More’s the pity, that in a rock-solid film, there is one sequence which illuminates a tone deafness in Almodóvar's class awareness. Mallo visits a rough ‘n ready neighbourhood to score drugs. The gang are all caricatures for stereotypical drug dealers – black, migrants, tank-topped, hanging on a decaying playground. The surrounding locals are violent ne’er do wells, prepped to engage their fists before their brains. And it's clear throughout this relatively short-lived scene that Mallo is at odds with his surroundings – a wealthy, well-attired older man, shuffling along like flashing beacon – but for all the attention given to the rest of Pain And Glory’s delicate mise en scene, this feels painfully detached and very clumsy at best.
Where Almodóvar excels is in his progressive attitude to sexuality and identity – a thread consistent in his work throughout his back catalogue, from Banderas’ debut for the director in Labyrinths Of Passion (1982) to taking prominence in All About My Mother (1999).

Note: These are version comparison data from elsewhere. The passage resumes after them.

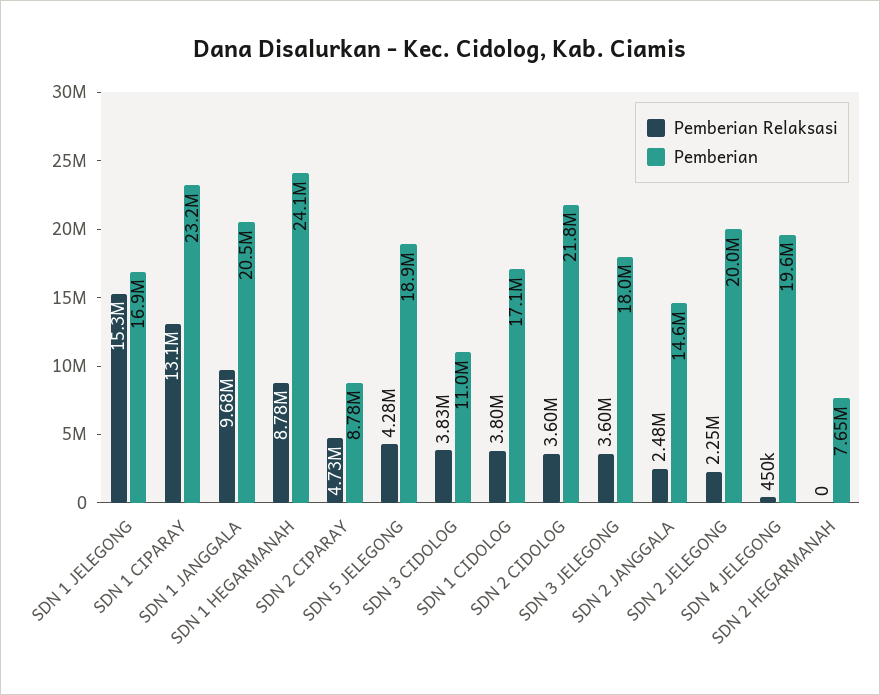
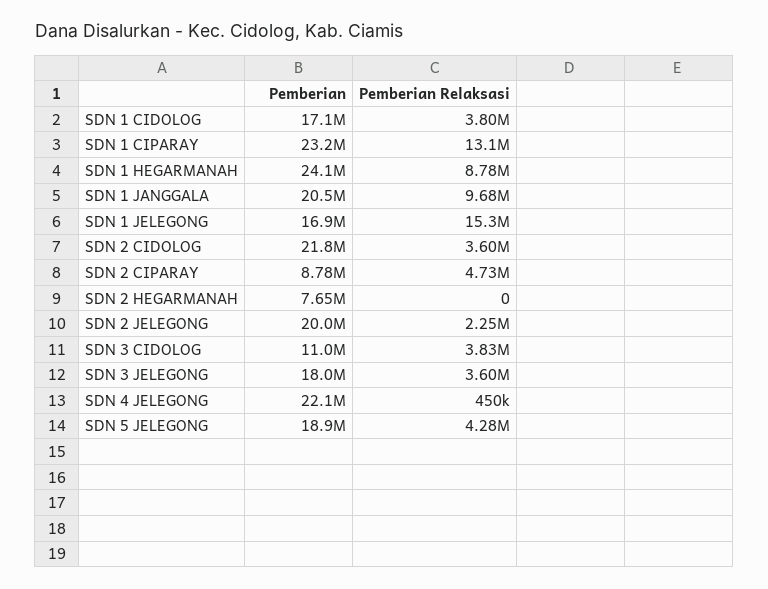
  {
    "Pemberian Relaksasi": {
      "SDN 1 JELEGONG": 15300000,
      "SDN 1 CIPARAY": 13100000,
      "SDN 1 JANGGALA": 9680000,
      "SDN 1 HEGARMANAH": 8780000,
      "SDN 2 CIPARAY": 4730000,
      "SDN 5 JELEGONG": 4280000,
      "SDN 3 CIDOLOG": 3830000,
      "SDN 1 CIDOLOG": 3800000,
      "SDN 2 CIDOLOG": 3600000,
      "SDN 3 JELEGONG": 3600000,
-     "SDN 2 JANGGALA": 2480000,
      "SDN 2 JELEGONG": 2250000,
      "SDN 4 JELEGONG": 450000,
      "SDN 2 HEGARMANAH": 0
    },
    "Pemberian": {
      "SDN 1 JELEGONG": 16900000,
      "SDN 1 CIPARAY": 23200000,
      "SDN 1 JANGGALA": 20500000,
      "SDN 1 HEGARMANAH": 24100000,
      "SDN 2 CIPARAY": 8780000,
      "SDN 5 JELEGONG": 18900000,
      "SDN 3 CIDOLOG": 11000000,
      "SDN 1 CIDOLOG": 17100000,
      "SDN 2 CIDOLOG": 21800000,
      "SDN 3 JELEGONG": 18000000,
-     "SDN 2 JANGGALA": 14600000,
      "SDN 2 JELEGONG": 20000000,
-     "SDN 4 JELEGONG": 19600000,
+     "SDN 4 JELEGONG": 22100000,
      "SDN 2 HEGARMANAH": 7650000
    }
  }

By gently sowing the seeds of sexuality with the younger Mallo - as he wondrously gazes as a handsome grown man bathes in the kitchen - there’s a pay-off for the older Mallo emotionally concluding the ‘what if’ moment of his lifetime. It would be fair to say there are some lines which can be delineated between Pain And Glory and Barry Jenkins’ Moonlight (2016). In both films the manner of approach to same sex relationships by contrasting between timelines make them beautiful to watch. They slowly unfurl and are intensely felt when they gently blossom.
You could cite all the artistic references (Hamlet posters in Mallo’s apartment, the convention of theatre as cinema, the overt political messages about modern Spanish societal woes) but it’s all dressing to what underpins Pain And Glory. It’s a film of reparations, reconciliation and acknowledgement. The biographical details are rather scant because at the heart of Pain And Glory is not a glorification of a life’s work. There’s a deep humility and humbling of self; the things we should have said, the rough with the smooth, or as Mallo dreamily laments; ‘the smells of pee and jasmine and a summer’s breeze.’.